- **Problem requirements**:
Reproduce the records below without any change, starting with their first line and going on through the line that contains "कन्याओं के विवाह", with both of those lines included.

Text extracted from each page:
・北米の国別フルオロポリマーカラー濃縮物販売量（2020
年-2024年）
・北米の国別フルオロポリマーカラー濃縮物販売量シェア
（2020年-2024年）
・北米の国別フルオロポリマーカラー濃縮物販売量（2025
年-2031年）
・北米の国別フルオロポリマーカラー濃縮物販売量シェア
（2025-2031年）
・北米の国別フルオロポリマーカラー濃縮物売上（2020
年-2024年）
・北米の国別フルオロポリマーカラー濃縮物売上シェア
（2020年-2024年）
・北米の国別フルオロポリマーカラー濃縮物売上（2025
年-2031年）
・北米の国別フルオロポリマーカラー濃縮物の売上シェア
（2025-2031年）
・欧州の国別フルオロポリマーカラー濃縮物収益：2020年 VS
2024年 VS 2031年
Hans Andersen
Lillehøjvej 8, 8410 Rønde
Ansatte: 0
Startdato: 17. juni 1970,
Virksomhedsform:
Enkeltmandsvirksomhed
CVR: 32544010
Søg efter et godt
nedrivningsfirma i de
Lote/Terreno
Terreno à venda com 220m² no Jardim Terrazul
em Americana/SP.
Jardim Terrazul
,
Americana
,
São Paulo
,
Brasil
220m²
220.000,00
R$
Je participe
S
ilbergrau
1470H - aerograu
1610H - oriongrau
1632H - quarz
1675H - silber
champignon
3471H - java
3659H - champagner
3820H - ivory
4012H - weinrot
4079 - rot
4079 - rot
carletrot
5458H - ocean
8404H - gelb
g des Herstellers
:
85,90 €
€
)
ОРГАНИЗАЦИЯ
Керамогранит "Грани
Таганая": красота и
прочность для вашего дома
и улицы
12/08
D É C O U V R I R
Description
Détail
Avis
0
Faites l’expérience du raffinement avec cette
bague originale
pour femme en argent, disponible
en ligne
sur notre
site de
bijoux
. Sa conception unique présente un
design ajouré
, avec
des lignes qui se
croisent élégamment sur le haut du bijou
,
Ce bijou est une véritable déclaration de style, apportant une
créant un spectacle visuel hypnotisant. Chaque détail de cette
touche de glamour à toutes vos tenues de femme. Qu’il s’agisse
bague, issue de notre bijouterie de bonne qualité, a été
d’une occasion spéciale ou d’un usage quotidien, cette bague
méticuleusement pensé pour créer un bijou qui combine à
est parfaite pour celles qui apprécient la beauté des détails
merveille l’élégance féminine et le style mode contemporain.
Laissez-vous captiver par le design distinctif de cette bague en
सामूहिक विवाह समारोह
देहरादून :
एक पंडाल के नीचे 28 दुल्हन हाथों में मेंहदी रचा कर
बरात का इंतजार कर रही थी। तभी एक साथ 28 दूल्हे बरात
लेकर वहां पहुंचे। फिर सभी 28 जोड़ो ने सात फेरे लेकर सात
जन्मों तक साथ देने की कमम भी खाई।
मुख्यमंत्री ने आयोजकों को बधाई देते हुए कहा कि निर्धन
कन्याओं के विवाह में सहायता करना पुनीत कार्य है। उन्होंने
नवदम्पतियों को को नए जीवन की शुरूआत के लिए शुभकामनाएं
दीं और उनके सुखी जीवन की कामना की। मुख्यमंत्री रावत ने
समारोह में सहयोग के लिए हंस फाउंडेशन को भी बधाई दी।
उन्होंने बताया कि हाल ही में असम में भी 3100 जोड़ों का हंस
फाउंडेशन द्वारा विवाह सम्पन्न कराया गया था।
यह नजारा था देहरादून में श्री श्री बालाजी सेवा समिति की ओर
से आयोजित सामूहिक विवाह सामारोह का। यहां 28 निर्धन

- **Response area**:
・北米の国別フルオロポリマーカラー濃縮物販売量（2020
年-2024年）
・北米の国別フルオロポリマーカラー濃縮物販売量シェア
（2020年-2024年）
・北米の国別フルオロポリマーカラー濃縮物販売量（2025
年-2031年）
・北米の国別フルオロポリマーカラー濃縮物販売量シェア
（2025-2031年）
・北米の国別フルオロポリマーカラー濃縮物売上（2020
年-2024年）
・北米の国別フルオロポリマーカラー濃縮物売上シェア
（2020年-2024年）
・北米の国別フルオロポリマーカラー濃縮物売上（2025
年-2031年）
・北米の国別フルオロポリマーカラー濃縮物の売上シェア
（2025-2031年）
・欧州の国別フルオロポリマーカラー濃縮物収益：2020年 VS
2024年 VS 2031年
Hans Andersen
Lillehøjvej 8, 8410 Rønde
Ansatte: 0
Startdato: 17. juni 1970,
Virksomhedsform:
Enkeltmandsvirksomhed
CVR: 32544010
Søg efter et godt
nedrivningsfirma i de
Lote/Terreno
Terreno à venda com 220m² no Jardim Terrazul
em Americana/SP.
Jardim Terrazul
,
Americana
,
São Paulo
,
Brasil
220m²
220.000,00
R$
Je participe
S
ilbergrau
1470H - aerograu
1610H - oriongrau
1632H - quarz
1675H - silber
champignon
3471H - java
3659H - champagner
3820H - ivory
4012H - weinrot
4079 - rot
4079 - rot
carletrot
5458H - ocean
8404H - gelb
g des Herstellers
:
85,90 €
€
)
ОРГАНИЗАЦИЯ
Керамогранит "Грани
Таганая": красота и
прочность для вашего дома
и улицы
12/08
D É C O U V R I R
Description
Détail
Avis
0
Faites l’expérience du raffinement avec cette
bague originale
pour femme en argent, disponible
en ligne
sur notre
site de
bijoux
. Sa conception unique présente un
design ajouré
, avec
des lignes qui se
croisent élégamment sur le haut du bijou
,
Ce bijou est une véritable déclaration de style, apportant une
créant un spectacle visuel hypnotisant. Chaque détail de cette
touche de glamour à toutes vos tenues de femme. Qu’il s’agisse
bague, issue de notre bijouterie de bonne qualité, a été
d’une occasion spéciale ou d’un usage quotidien, cette bague
méticuleusement pensé pour créer un bijou qui combine à
est parfaite pour celles qui apprécient la beauté des détails
merveille l’élégance féminine et le style mode contemporain.
Laissez-vous captiver par le design distinctif de cette bague en
सामूहिक विवाह समारोह
देहरादून :
एक पंडाल के नीचे 28 दुल्हन हाथों में मेंहदी रचा कर
बरात का इंतजार कर रही थी। तभी एक साथ 28 दूल्हे बरात
लेकर वहां पहुंचे। फिर सभी 28 जोड़ो ने सात फेरे लेकर सात
जन्मों तक साथ देने की कमम भी खाई।
मुख्यमंत्री ने आयोजकों को बधाई देते हुए कहा कि निर्धन
कन्याओं के विवाह में सहायता करना पुनीत कार्य है। उन्होंने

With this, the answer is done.